Connected sensors deployed across the city can make up-to-date information easily available to help citizens make travel decisions easier and faster. With more people accessing real-time updates on congestion and overcrowding, traffic can flow more freely as people opt for alternate routes, reducing delays.

For example, Singapore’s Land Transport Authority deployed IoT sensors to collect information in real time. This information is then used for analysis and planning, and to ease or eliminate heavy traffic congestion as part of the Smart Nation initiative.

This IoT system significantly improved traffic flow with a 92% reduction of buses experiencing crowding problems, in addition to a 3 to 7 minute decrease in the average waiting time for buses. In this case, the smart use of IoT technology has tremendously enhanced the living conditions of Singaporeans, where there are over 1 million registered vehicles on the road sharing a small surface area of less than 730 square kilometres.

Additionally, LTA recently implemented the Fusion Analytics for Public Transport Emergency Response (FASTER) system. The FASTER system warns commuters of crowd surges, estimates transport delays, and the number of commuters affected in the case of an accident, even suggesting the insertion of new buses and trains when road incidents occur.

Taking out the trash

As cities across the world roar back to life, so do the bothersome inconveniences of city living. From busy queues at rush hour, bins that are constantly overflowing with trash, to broken streetlights that are not fixed for weeks, frustrations can build among city dwellers.

Governmental services that are typically routine can cause frustration. For instance, bins that are emptied on a specific day of the week or streetlights that are only checked when maintenance workers make their rounds often go unnoticed for long periods at a time.

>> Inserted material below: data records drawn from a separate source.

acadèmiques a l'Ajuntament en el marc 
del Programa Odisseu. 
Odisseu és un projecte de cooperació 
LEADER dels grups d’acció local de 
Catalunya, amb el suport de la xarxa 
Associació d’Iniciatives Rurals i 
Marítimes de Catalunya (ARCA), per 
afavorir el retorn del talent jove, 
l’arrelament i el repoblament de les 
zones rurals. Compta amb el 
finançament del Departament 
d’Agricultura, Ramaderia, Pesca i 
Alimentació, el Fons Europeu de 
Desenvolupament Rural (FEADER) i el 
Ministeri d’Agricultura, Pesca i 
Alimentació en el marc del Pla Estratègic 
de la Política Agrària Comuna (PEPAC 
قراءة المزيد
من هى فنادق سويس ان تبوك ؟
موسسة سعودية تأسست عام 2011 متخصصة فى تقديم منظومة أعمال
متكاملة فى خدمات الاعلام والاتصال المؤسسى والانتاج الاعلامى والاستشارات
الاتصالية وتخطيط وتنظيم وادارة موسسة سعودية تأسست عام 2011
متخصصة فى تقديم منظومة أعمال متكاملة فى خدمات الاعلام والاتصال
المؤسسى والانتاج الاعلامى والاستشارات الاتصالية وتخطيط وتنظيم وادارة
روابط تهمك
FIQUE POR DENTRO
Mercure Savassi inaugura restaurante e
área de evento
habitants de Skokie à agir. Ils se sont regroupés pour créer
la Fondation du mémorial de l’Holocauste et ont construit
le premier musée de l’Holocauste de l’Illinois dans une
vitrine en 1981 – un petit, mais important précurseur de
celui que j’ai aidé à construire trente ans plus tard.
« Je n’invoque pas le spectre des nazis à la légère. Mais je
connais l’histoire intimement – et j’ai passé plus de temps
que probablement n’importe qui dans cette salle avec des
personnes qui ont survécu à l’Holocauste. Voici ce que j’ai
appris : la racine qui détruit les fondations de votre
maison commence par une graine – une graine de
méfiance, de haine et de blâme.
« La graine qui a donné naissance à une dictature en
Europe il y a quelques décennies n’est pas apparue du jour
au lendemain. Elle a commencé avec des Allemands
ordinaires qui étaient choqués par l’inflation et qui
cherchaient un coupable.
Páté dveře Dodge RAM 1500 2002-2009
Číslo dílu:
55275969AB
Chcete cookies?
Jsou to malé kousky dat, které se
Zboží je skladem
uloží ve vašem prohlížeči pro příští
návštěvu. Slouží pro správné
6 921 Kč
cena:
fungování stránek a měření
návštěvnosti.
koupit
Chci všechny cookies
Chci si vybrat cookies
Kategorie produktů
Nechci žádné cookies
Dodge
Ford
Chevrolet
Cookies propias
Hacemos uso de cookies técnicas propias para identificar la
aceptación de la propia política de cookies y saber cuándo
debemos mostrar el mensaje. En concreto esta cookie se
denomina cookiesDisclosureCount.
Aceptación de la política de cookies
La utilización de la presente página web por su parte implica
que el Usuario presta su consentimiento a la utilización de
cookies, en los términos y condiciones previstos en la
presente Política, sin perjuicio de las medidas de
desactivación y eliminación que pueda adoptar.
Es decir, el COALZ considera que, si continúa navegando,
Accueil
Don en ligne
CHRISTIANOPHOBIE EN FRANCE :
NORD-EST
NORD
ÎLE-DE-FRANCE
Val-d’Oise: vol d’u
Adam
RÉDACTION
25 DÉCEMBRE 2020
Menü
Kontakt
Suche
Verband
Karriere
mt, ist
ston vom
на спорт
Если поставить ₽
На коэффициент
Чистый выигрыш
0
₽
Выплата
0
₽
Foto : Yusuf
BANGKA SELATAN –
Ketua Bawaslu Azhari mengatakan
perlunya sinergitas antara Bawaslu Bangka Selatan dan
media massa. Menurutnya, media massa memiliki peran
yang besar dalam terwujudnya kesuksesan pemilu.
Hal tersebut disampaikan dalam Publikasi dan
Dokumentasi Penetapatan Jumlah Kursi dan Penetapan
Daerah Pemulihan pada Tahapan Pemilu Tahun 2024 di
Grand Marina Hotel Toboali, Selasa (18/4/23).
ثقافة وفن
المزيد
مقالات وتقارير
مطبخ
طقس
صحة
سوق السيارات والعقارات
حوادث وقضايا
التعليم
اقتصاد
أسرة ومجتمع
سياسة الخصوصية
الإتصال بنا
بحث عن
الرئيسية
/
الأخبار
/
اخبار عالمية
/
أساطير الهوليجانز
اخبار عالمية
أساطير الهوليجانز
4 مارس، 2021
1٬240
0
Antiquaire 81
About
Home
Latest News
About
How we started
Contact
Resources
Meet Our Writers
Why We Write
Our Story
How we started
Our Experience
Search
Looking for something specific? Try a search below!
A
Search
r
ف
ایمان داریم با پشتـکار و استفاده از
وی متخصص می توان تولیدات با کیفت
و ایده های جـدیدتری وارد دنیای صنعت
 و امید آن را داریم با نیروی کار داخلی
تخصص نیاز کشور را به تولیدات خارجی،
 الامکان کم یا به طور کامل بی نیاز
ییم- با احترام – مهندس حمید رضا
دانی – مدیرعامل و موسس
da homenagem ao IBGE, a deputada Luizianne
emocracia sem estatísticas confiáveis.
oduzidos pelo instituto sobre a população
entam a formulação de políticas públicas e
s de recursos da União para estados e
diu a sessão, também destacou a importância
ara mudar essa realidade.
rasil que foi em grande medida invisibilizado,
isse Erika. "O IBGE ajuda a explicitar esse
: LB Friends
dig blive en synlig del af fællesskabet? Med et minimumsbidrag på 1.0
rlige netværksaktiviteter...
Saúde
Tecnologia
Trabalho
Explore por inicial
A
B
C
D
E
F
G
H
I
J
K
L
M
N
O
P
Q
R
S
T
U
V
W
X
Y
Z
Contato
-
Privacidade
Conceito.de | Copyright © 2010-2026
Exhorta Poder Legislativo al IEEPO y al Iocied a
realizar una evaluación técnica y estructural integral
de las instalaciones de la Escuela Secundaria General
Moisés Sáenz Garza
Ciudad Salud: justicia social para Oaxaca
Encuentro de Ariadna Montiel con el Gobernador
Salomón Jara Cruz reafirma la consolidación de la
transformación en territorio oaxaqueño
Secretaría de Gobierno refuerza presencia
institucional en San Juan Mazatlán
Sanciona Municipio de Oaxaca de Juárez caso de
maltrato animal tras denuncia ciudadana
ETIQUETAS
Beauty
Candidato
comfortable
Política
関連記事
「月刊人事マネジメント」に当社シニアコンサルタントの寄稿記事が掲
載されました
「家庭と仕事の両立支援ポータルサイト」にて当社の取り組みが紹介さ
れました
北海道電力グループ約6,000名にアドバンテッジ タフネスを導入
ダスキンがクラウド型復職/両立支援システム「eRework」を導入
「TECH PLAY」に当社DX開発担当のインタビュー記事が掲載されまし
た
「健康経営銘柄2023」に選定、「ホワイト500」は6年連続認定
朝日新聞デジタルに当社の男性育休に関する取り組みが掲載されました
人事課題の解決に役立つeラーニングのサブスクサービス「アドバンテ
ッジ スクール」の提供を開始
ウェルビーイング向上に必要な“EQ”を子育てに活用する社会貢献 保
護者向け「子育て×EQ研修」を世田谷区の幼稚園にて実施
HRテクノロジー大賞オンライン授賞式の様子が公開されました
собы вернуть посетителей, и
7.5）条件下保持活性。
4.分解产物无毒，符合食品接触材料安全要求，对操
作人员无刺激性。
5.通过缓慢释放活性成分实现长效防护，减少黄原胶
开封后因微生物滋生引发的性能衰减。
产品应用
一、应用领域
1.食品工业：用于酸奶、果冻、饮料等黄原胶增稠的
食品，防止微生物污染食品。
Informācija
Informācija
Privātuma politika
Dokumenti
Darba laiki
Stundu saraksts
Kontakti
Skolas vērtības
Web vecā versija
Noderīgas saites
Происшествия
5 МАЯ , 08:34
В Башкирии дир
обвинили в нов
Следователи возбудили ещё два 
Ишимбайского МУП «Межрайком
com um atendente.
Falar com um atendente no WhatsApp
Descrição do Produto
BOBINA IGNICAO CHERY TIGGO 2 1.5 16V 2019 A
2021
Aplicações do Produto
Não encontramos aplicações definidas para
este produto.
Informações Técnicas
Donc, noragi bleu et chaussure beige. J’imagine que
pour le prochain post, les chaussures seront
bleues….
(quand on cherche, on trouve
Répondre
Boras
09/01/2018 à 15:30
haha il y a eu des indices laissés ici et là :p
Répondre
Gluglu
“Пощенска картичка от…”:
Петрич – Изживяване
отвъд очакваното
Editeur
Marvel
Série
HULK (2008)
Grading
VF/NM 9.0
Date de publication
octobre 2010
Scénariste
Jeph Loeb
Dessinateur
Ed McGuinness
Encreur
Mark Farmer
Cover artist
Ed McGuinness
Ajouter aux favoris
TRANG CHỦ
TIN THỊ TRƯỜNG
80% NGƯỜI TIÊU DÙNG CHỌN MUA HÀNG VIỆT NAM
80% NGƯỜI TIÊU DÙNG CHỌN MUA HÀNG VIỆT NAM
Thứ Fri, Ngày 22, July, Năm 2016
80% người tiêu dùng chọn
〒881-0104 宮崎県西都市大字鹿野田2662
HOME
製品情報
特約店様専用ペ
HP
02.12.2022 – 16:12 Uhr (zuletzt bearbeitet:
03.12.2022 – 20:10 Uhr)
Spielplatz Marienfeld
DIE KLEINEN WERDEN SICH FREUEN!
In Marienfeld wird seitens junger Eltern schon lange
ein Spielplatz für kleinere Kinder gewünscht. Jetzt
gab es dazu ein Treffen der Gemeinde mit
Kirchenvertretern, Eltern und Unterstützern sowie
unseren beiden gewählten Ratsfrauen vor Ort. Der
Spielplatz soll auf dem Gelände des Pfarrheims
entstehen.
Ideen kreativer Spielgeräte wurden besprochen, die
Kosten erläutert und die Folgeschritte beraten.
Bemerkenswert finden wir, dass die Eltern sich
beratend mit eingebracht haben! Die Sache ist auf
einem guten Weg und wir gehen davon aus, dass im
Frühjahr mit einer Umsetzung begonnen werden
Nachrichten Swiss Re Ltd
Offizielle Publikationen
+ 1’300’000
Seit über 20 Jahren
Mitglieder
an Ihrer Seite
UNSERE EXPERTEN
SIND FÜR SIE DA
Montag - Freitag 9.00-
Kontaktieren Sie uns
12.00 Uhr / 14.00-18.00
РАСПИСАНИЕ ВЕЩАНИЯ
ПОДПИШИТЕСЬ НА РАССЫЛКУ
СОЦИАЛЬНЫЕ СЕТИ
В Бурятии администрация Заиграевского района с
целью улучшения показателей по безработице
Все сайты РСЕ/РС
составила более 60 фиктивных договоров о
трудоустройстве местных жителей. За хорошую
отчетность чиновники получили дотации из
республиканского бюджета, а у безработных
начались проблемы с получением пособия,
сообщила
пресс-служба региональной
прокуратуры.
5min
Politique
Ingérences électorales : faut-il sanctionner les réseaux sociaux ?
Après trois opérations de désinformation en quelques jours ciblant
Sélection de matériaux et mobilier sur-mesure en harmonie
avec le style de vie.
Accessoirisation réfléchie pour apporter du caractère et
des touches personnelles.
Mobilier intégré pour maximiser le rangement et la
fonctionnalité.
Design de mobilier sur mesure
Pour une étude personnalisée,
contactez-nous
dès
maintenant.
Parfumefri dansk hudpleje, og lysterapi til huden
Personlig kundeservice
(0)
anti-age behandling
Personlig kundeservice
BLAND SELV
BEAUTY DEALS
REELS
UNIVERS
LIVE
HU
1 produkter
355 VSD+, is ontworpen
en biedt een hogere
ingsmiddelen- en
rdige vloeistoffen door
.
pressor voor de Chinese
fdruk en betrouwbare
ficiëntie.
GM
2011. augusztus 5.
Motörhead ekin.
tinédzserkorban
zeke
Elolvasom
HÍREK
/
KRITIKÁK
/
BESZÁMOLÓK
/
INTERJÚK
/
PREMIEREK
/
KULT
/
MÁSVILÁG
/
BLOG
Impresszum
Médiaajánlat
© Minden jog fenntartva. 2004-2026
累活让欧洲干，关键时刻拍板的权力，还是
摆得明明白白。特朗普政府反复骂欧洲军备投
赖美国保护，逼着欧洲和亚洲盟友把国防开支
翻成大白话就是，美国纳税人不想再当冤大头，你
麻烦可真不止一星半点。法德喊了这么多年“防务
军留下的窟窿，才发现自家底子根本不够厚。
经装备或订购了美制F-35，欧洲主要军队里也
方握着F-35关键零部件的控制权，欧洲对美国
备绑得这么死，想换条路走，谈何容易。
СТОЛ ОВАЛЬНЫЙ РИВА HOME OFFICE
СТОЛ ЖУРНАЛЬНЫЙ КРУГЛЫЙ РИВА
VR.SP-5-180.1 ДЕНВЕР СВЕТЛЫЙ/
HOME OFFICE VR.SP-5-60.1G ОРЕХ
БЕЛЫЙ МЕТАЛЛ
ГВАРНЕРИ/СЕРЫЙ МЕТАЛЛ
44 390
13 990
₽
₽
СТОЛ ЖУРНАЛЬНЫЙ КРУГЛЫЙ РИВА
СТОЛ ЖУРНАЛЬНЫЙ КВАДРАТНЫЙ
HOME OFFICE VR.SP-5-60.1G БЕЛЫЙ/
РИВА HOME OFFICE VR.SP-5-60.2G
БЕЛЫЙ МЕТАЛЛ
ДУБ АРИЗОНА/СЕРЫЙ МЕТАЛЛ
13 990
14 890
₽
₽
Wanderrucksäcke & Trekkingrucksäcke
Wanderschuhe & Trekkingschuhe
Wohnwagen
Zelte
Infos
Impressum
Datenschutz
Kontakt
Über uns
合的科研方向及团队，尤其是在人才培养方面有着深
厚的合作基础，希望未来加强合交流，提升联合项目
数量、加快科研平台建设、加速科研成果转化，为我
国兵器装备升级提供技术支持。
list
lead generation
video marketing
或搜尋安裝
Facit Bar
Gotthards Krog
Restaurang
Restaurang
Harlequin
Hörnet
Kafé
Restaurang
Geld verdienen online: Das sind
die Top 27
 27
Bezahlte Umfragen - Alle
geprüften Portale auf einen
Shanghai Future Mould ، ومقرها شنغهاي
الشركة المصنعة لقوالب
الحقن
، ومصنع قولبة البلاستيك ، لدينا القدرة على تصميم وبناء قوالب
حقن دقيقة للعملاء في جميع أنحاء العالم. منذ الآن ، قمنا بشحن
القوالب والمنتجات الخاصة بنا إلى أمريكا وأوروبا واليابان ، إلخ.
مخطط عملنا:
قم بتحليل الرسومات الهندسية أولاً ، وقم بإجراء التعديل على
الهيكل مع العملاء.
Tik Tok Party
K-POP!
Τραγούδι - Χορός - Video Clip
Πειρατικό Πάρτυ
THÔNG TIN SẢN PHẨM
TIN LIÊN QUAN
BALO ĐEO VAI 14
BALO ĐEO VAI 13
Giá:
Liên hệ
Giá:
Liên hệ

However, with the help of smart technology, these issues can easily be resolved. IoT sensors installed on bins, which are connected to a centrally managed platform, can be programmed to alert services when the container is full. This allows the waste removal team to drop by only when needed, reducing unnecessary trips and increasing efficiency.

Flipping the switch

As more countries pledge to keep to their climate change goals, many governments are finding newer, more efficient ways to save energy in all sectors. Recent energy-efficient methods have included subsidised public transport, the construction of green buildings, and electric buses being deployed across Singapore.

Today, nearly 20% of the country’s carbon emissions come from buildings and their associated energy usage. Smart and connected technology can be tapped on to help reduce these emissions. Fortunately, such goals are already written into Singapore’s Green Building Masterplan, which aims to have 80% of buildings be environment-friendly and 80% of new infrastructure meet the standards of its Super Low Energy programme by the year 2030.

Installing IoT sensors in buildings allows organisations to monitor the energy consumption of devices no matter the time or place. With IT teams remotely managing devices from one centralised platform, businesses will be able to reduce energy consumption and costs without ever having to manually flip the switch.

Smarter technology for a brighter future

The brighter and smarter future is not too far away. Governments and urban planners can now leverage connectivity and smart technologies to build modern cities with services that function more seamlessly, safely, and sustainably.

Evidently, in every connected city that is driven by data and information, a reliable, secure, and scalable network is required.